Directions for this task
In the material below, find every line containing the string "repository" and return it.

== Data records

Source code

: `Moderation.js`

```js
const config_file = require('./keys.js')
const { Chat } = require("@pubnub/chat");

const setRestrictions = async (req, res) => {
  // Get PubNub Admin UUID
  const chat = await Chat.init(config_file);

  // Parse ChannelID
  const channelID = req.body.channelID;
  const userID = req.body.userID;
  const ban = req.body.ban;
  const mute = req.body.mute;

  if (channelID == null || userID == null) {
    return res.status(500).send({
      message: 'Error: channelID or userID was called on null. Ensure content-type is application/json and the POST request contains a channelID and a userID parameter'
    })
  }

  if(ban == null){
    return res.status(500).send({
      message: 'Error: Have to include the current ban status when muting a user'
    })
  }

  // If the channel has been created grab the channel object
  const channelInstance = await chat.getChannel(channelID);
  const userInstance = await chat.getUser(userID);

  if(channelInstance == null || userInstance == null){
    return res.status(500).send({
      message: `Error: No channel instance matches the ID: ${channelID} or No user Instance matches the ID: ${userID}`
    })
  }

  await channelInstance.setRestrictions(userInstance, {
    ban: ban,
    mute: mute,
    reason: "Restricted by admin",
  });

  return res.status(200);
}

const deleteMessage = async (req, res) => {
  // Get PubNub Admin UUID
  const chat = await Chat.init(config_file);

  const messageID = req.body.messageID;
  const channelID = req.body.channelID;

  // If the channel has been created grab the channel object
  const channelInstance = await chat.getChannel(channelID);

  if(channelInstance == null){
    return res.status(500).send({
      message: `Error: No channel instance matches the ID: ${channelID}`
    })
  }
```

====
== Data records

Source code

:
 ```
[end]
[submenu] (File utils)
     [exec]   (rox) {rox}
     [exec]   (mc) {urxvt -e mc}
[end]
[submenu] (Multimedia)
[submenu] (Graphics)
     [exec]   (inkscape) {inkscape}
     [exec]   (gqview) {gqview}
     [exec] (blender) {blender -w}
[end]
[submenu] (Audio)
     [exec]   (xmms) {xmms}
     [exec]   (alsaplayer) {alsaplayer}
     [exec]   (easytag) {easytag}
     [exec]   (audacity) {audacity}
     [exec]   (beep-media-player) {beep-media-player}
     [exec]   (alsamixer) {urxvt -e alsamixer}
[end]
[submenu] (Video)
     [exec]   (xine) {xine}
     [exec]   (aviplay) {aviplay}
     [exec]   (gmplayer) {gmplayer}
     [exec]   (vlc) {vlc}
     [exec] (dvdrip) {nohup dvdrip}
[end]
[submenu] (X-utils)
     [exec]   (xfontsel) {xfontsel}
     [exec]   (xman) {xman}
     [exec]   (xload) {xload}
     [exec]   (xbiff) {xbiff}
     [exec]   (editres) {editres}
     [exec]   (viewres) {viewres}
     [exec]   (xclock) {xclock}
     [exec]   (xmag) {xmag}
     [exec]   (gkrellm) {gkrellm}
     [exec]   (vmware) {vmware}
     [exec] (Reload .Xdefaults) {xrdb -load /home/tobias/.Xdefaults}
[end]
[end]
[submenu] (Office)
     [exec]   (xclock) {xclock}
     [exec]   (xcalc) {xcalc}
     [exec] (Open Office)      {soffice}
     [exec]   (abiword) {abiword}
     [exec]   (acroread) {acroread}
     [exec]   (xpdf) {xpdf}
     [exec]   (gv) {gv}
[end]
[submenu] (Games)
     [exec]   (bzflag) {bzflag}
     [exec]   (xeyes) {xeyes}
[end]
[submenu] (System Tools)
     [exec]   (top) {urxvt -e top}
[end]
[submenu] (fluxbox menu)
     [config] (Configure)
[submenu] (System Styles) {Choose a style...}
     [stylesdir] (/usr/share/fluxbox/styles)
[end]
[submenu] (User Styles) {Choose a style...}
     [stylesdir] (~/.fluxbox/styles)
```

====
== Data records

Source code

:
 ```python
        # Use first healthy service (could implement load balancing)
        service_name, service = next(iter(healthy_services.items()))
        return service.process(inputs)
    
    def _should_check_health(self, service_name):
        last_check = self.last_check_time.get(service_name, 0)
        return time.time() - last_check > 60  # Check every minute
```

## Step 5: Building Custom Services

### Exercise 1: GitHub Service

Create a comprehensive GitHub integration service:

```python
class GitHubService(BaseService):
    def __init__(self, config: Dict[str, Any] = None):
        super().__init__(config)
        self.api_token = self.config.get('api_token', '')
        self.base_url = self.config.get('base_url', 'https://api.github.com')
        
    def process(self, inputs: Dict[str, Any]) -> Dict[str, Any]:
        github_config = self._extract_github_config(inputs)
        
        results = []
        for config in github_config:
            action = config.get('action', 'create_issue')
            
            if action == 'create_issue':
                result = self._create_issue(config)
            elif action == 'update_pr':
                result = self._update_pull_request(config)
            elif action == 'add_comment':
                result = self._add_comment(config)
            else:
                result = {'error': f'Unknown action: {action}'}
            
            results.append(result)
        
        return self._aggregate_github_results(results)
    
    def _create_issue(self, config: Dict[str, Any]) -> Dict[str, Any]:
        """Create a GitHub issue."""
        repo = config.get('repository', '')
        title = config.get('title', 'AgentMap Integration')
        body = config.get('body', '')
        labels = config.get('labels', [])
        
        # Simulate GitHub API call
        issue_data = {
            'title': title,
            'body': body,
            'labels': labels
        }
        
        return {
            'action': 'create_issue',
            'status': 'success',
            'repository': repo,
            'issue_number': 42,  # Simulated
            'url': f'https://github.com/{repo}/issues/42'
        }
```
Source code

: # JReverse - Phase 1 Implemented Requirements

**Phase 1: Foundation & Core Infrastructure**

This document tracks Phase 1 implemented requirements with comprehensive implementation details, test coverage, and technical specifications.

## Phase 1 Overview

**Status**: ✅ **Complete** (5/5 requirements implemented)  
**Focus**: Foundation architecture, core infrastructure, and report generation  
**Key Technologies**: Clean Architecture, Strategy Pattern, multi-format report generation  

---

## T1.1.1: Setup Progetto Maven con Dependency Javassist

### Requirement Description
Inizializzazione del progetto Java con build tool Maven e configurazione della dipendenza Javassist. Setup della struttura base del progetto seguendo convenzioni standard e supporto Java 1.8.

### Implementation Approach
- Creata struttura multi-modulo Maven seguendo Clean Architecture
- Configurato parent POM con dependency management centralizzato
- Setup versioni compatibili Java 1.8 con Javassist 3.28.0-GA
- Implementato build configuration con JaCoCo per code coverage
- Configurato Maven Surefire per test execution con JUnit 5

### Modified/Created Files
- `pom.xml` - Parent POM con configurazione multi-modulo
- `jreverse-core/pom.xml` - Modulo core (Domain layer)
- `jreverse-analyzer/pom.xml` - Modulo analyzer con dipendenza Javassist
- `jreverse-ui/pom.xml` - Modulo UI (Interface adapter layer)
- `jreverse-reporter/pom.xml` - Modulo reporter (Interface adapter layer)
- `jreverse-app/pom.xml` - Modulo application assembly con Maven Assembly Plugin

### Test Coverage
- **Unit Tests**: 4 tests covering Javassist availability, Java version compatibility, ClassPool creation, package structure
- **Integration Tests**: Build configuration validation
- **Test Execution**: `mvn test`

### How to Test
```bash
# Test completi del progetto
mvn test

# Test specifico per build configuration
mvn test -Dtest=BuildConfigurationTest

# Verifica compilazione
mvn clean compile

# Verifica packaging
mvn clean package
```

====

Completed task
        repo = config.get('repository', '')
            'repository': repo,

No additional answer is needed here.